> WORK TO BE COMPLETED: Would you return the data exactly as given, except for its pictures?

> DATA EXCERPT:
▽

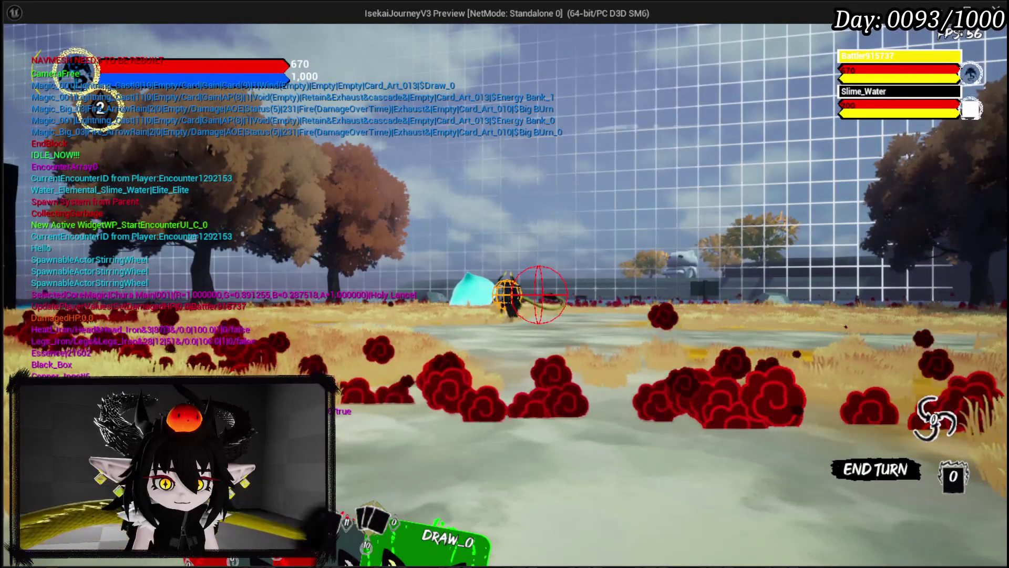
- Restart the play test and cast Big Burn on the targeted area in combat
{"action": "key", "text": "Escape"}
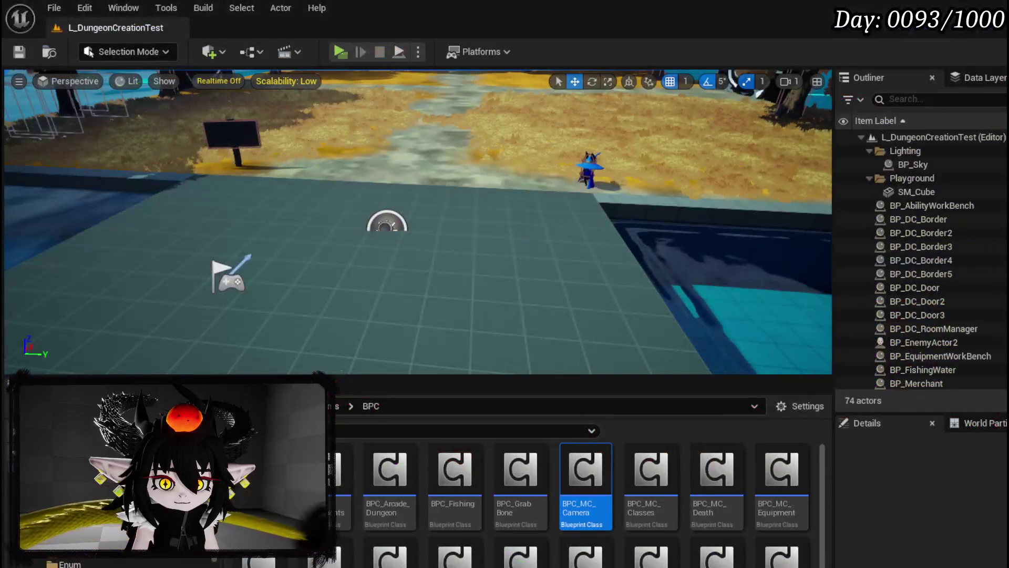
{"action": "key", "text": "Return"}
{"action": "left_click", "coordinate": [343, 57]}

△

> WRITTEN SOLUTION:
- Restart the play test and cast Big Burn on the targeted area in combat
{"action": "key", "text": "Escape"}
{"action": "key", "text": "Return"}
{"action": "left_click", "coordinate": [343, 57]}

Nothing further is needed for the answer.